Comunhão com o cosmos: ponto de partida e de chegada dos Exercícios Espirituais
Pe. Adroaldo Palaoro, SJ
Os Exercícios Espirituais (EE) revelam que o Cosmos é a obra de Deus e exige uma aproximação contemplativa. Quanto mais proximidade e intimidade com a terra, mais profunda é a experiência espiritual.
Quando o ser humano não percebe o seu parentesco com a Criação, vive numa casa-prisão cujas paredes lhe impedem uma comunhão cósmica. Ao contrário, quando sente a presença de Deus em todas as coisas e entra em comunhão com toda a natureza, seu coração se emancipa e se dilata, sua mente se abre, seus horizontes se ampliam… O Universo passa a ser o seu grande lar, onde ele encontra o coração de Deus.
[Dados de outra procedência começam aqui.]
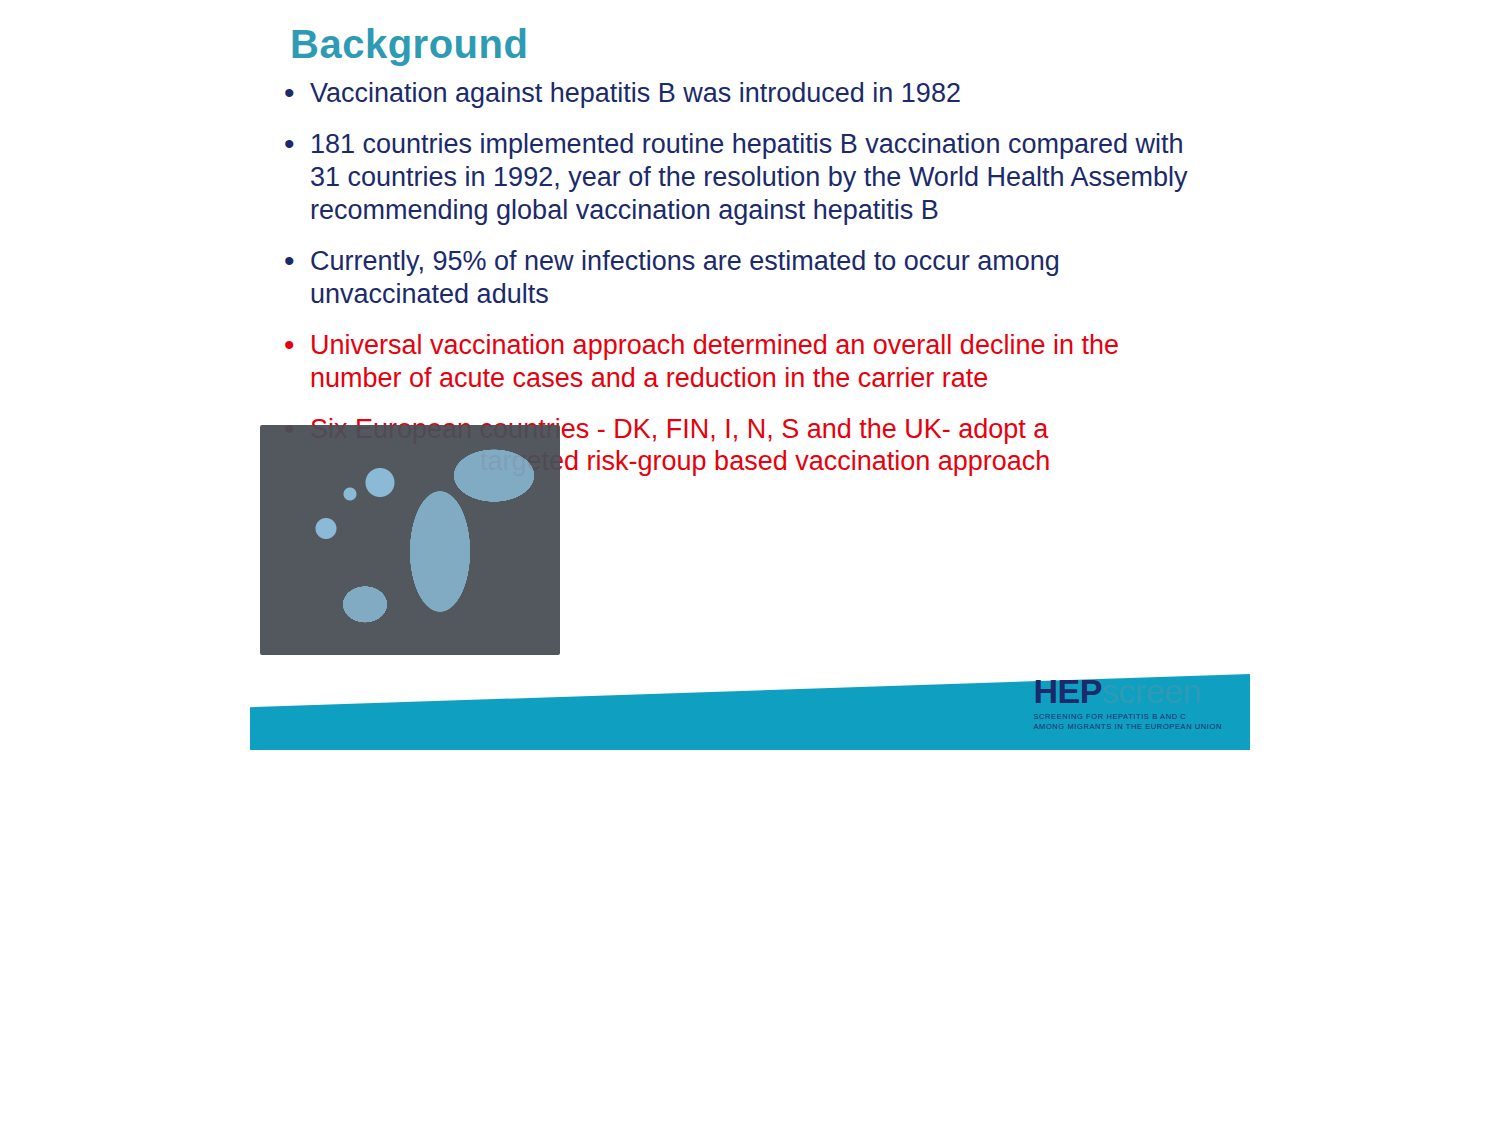Background
Vaccination against hepatitis B was introduced in 1982
181 countries implemented routine hepatitis B vaccination compared with 31 countries in 1992, year of the resolution by the World Health Assembly recommending global vaccination against hepatitis B
Currently, 95% of new infections are estimated to occur among unvaccinated adults
Universal vaccination approach determined an overall decline in the number of acute cases and a reduction in the carrier rate
Six European countries - DK, FIN, I, N, S and the UK- adopt a targeted risk-group based vaccination approach
HEP screen
Screening for hepatitis B and C
among migrants in the European Union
Em tudo pode-se vislumbrar um lampejo da divindade. Com isso, a experiência dos EE revela seu caráter universal, se converte numa aventura espiritual que nos permite viver uma espiritualidade ecológica e nos ensina a abraçar a Criação e o Deus do Universo. A comunhão com o Universo é ponto de partida e de chegada dos EE.
A Terra nos encanta e nos convida, constantemente, à admiração, ao cuidado, à reverência e à veneração. Tais atitudes, por sua vez, nos movem a caminhar pela Terra “tirando-nos as sandálias”, como Moisés diante da sarça ardente (Ex 3, 2). Estamos mergulhados no “grande Templo” formado por uma multiplicidade de notas, sons, sinais e mensagens diferentes. Formamos uma realidade complexa, diversa e única. Uma pedra, uma cascata, uma nuvem caprichosa, um pássaro, convertem-se em veículos de sabedoria. É necessário que nos eduquemos para captar a mensagem que eles nos transmitem e aprender a viver a comunhão com tudo o que nos rodeia. Todo o Cosmos é como um grande livro que precisa ser lido.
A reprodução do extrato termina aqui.